§ INFORMATION PROVIDED
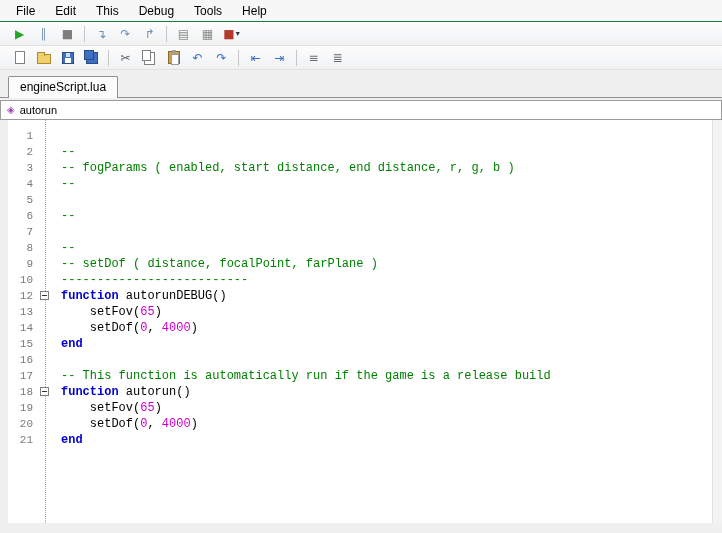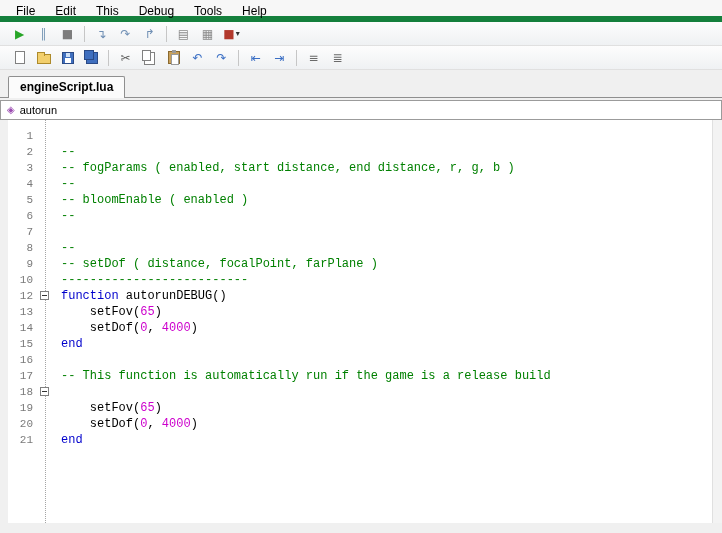"File" .menubar { border-bottom: 6px solid #15803d -> 1px solid #15803d }
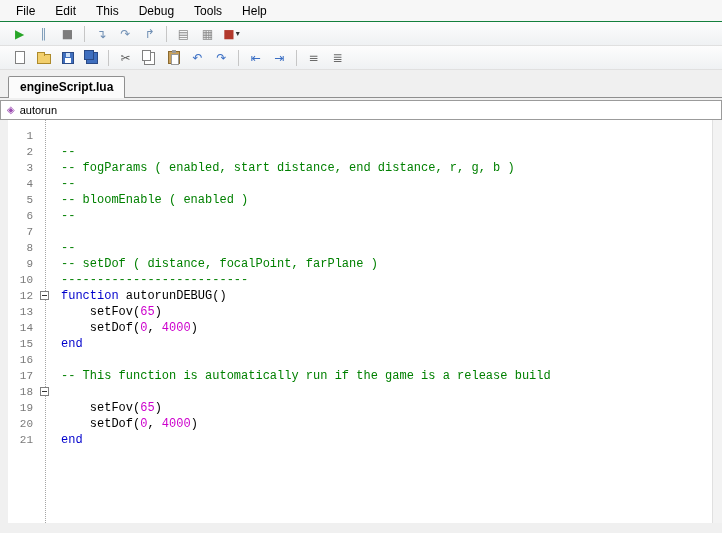"engineScript.lua" .tab { font-weight: bold -> normal }
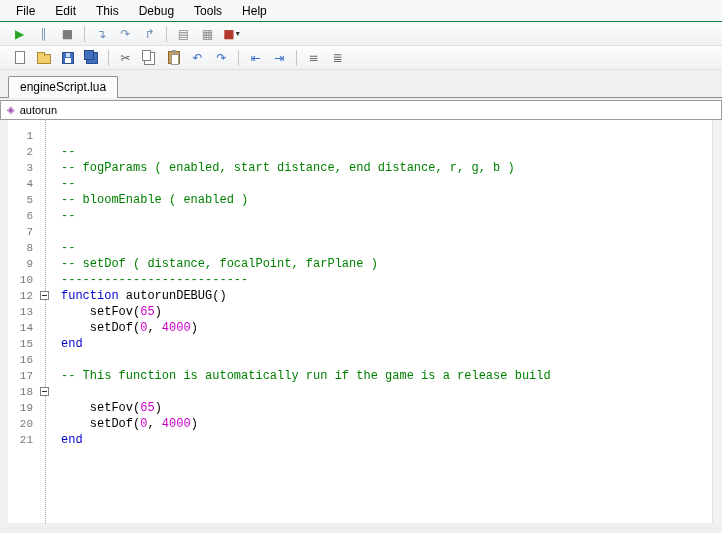"-- bloomEnable ( enabled )" span.src { html: <span><span>-- bloomEnable ( enabled )</span></span> -> none }
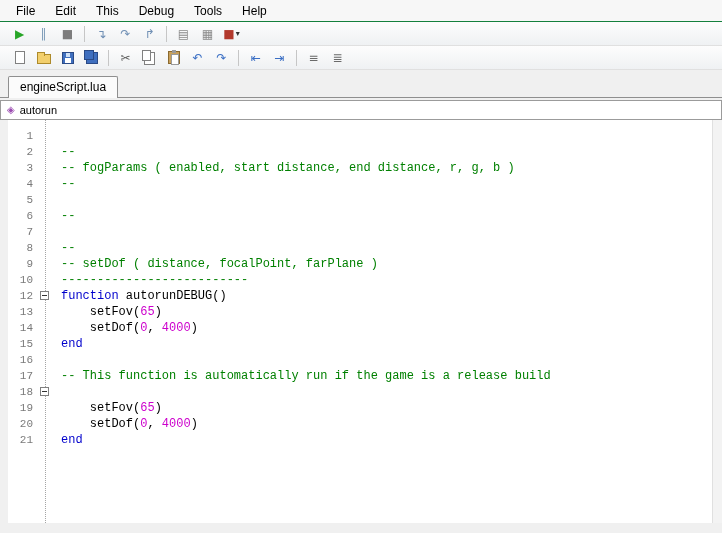"function" .t-keyword { font-weight: normal -> bold }
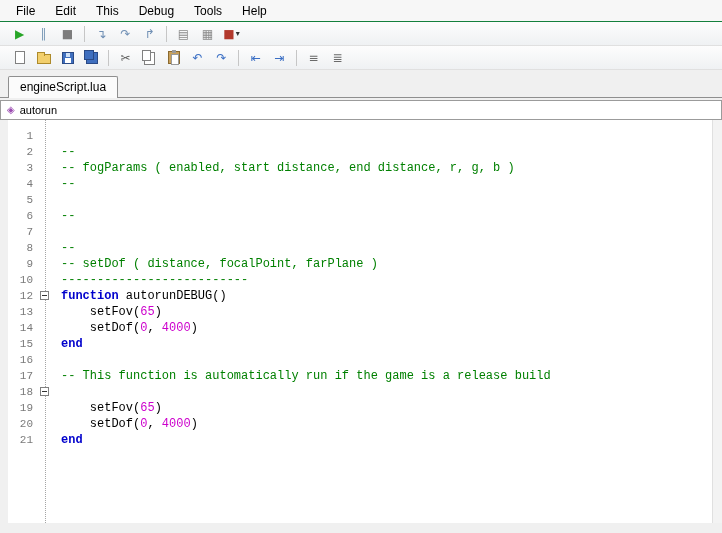"function autorun()" span.src { html: none -> <span><span>function</span><span> autorun()</span></span> }
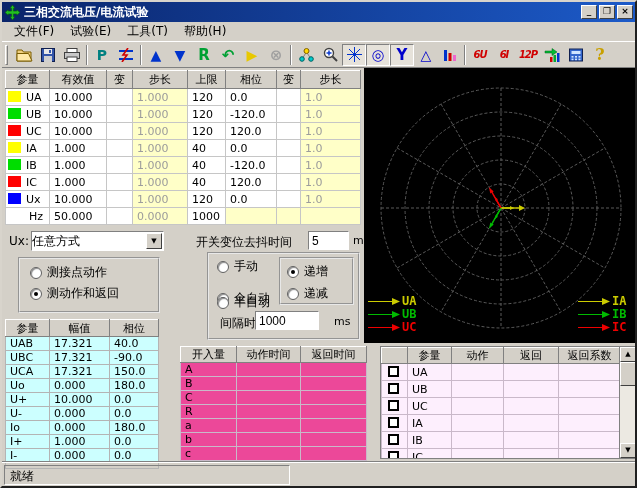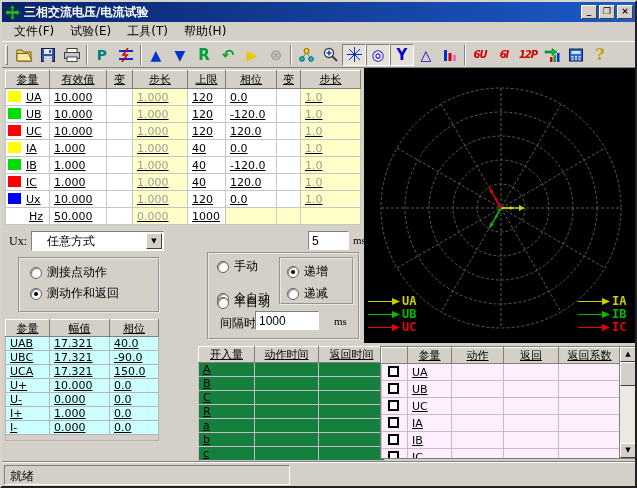"参量" table { text-decoration: underline -> none }
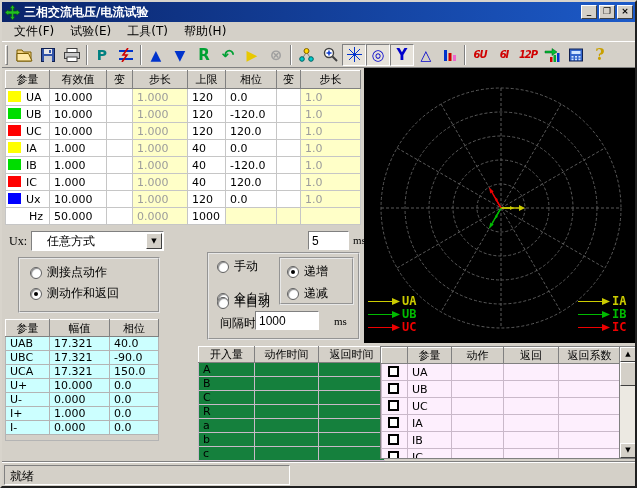"Ux:" .lbl { font-family: Liberation Serif, serif -> none }
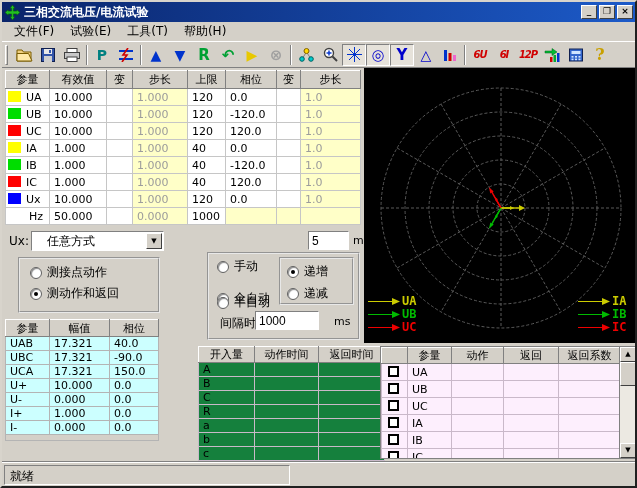"任意方式" .select .val { padding-left: 15px -> 0 }
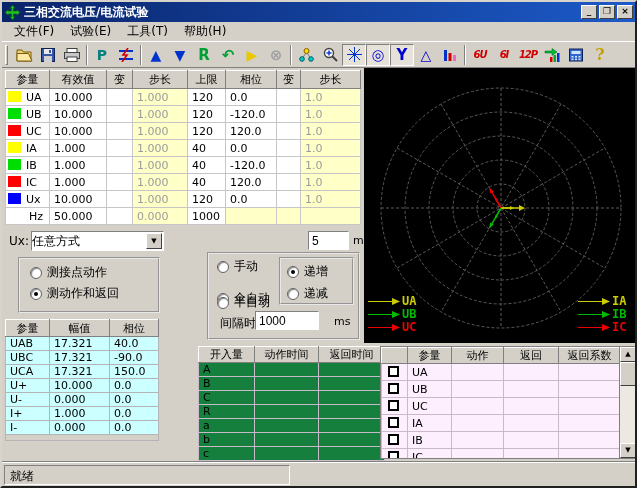"开关变位去抖时间" span.lbl { html: none -> <span>开关变位去抖时间</span> }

§ PROMPT
Give back the material exactly as written, from its first line to the line that contains "Liberation Serif, serif", and leave out the pictures.

§ RESULT BELOW
"File" .menubar { border-bottom: 6px solid #15803d -> 1px solid #15803d }
"engineScript.lua" .tab { font-weight: bold -> normal }
"-- bloomEnable ( enabled )" span.src { html: <span><span>-- bloomEnable ( enabled )</span></span> -> none }
"function" .t-keyword { font-weight: normal -> bold }
"function autorun()" span.src { html: none -> <span><span>function</span><span> autorun()</span></span> }
"参量" table { text-decoration: underline -> none }
"Ux:" .lbl { font-family: Liberation Serif, serif -> none }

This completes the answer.